+++ Data extract
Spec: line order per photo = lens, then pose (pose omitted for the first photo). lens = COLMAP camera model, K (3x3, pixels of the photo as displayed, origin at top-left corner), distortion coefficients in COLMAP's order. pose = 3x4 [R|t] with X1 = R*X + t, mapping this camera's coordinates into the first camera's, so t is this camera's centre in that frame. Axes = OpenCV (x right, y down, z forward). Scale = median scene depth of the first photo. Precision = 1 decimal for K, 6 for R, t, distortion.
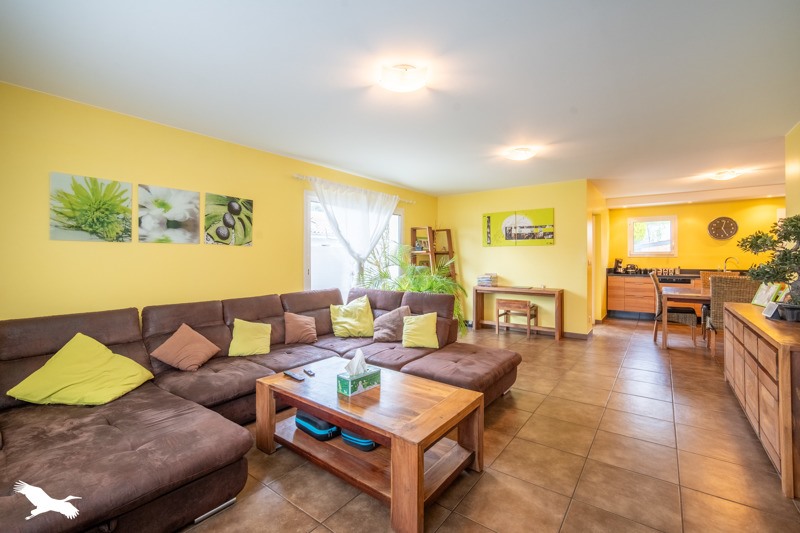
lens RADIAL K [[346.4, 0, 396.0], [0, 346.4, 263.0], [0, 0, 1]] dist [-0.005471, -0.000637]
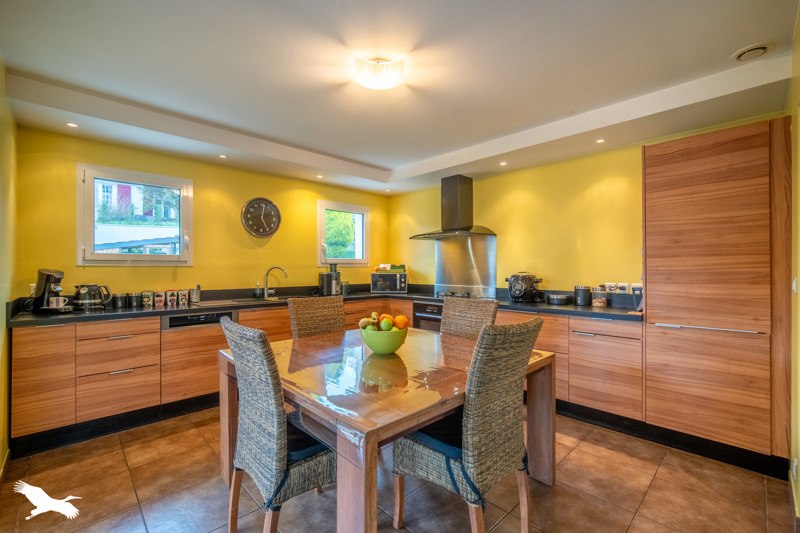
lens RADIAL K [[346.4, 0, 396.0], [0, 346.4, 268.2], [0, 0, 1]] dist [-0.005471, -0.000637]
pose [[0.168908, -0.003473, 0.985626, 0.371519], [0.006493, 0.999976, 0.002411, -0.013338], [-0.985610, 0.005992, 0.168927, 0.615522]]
++++++
Task statement: Once the images are dropped, set down the remaining material word for word.

Your solution:
Spec: line order per photo = lens, then pose (pose omitted for the first photo). lens = COLMAP camera model, K (3x3, pixels of the photo as displayed, origin at top-left corner), distortion coefficients in COLMAP's order. pose = 3x4 [R|t] with X1 = R*X + t, mapping this camera's coordinates into the first camera's, so t is this camera's centre in that frame. Axes = OpenCV (x right, y down, z forward). Scale = median scene depth of the first photo. Precision = 1 decimal for K, 6 for R, t, distortion.
lens RADIAL K [[346.4, 0, 396.0], [0, 346.4, 263.0], [0, 0, 1]] dist [-0.005471, -0.000637]
lens RADIAL K [[346.4, 0, 396.0], [0, 346.4, 268.2], [0, 0, 1]] dist [-0.005471, -0.000637]
pose [[0.168908, -0.003473, 0.985626, 0.371519], [0.006493, 0.999976, 0.002411, -0.013338], [-0.985610, 0.005992, 0.168927, 0.615522]]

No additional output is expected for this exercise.